Un contexte géopolitique explosif
Les tensions persistantes entre l'Iran et les États-Unis, combinées à la flambée du pétrole au-dessus de 112 dollars le baril, alimentent une fuite massive vers les actifs refuges. Les investisseurs institutionnels et les banques centrales continuent d'accumuler de l'or physique à un rythme sans précédent, une tendance amorcée depuis 2024.
Des signaux macroéconomiques contradictoires
Si l'emploi américain reste solide avec 178 000 créations en mars, Goldman Sachs a relevé la probabilité de récession à 30% en raison du choc pétrolier.
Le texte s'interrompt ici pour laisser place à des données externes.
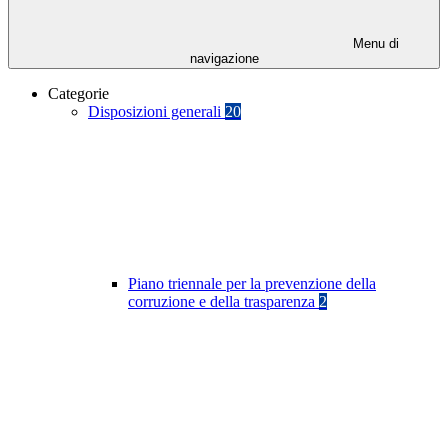
Menu di
navigazione
Categorie
Disposizioni generali
20
Piano triennale per la prevenzione della
corruzione e della trasparenza
2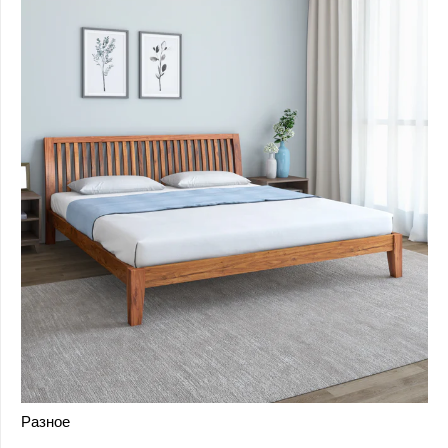
Разное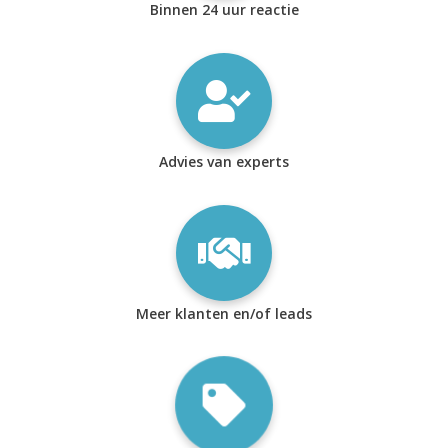
Binnen 24 uur reactie
Advies van experts
Meer klanten en/of leads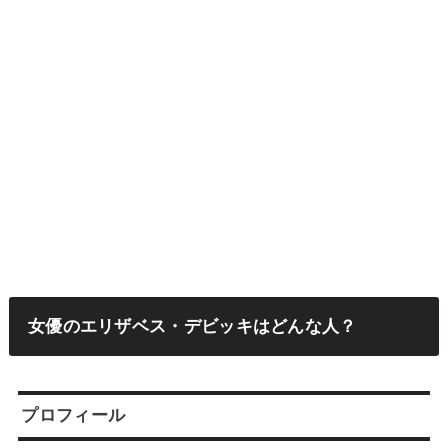
女優のエリザベス・デビッキはどんな人？
プロフィール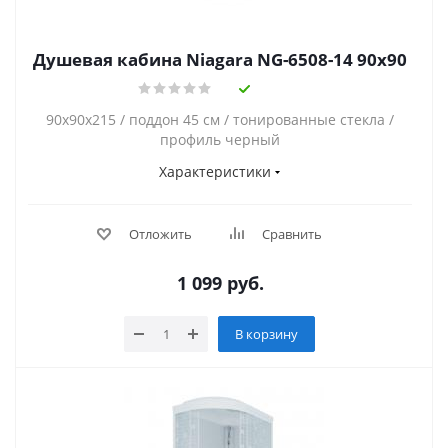
Душевая кабина Niagara NG-6508-14 90x90
90х90х215 / поддон 45 см / тонированные стекла /
профиль черный
Характеристики
Отложить
Сравнить
1 099
руб.
В корзину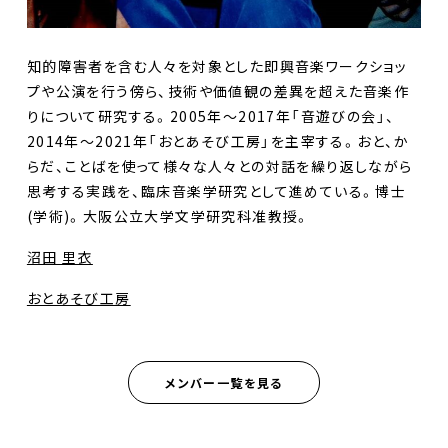
知的障害者を含む人々を対象とした即興音楽ワークショッ
プや公演を行う傍ら、技術や価値観の差異を超えた音楽作
りについて研究する。2005年〜2017年「音遊びの会」、
2014年〜2021年「おとあそび工房」を主宰する。おと、か
らだ、ことばを使って様々な人々との対話を繰り返しながら
思考する実践を、臨床音楽学研究として進めている。博士
(学術)。大阪公立大学文学研究科准教授。
沼田 里衣
おとあそび工房
メンバー一覧を見る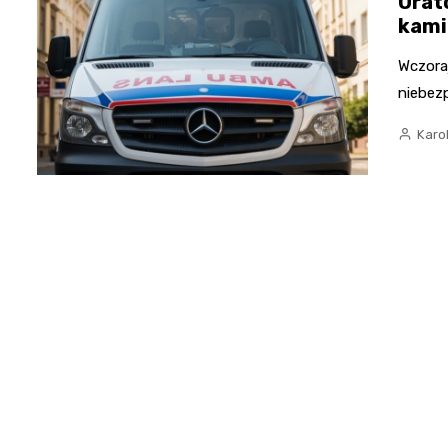
Urato
kami
Wczora
niebezp
Karo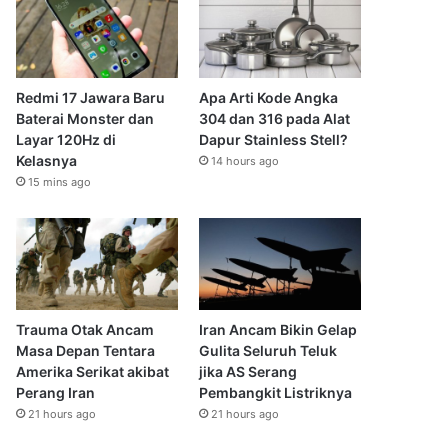
Redmi 17 Jawara Baru
Apa Arti Kode Angka
Baterai Monster dan
304 dan 316 pada Alat
Layar 120Hz di
Dapur Stainless Stell?
Kelasnya
14 hours ago
15 mins ago
Trauma Otak Ancam
Iran Ancam Bikin Gelap
Masa Depan Tentara
Gulita Seluruh Teluk
Amerika Serikat akibat
jika AS Serang
Perang Iran
Pembangkit Listriknya
21 hours ago
21 hours ago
La production industrielle française recule de 0,7%, et le secteur privé saoudien se contracte pour la première fois en six ans. Autant de signaux qui renforcent l'attrait de l'or.
Pour les investisseurs, ce nouveau sommet pose une question cruciale : faut-il encore acheter à ces niveaux ? Les analystes restent majoritairement haussiers, certains évoquant un objectif de 5 000 dollars d'ici la fin du second trimestre si les tensions géopolitiques perdurent.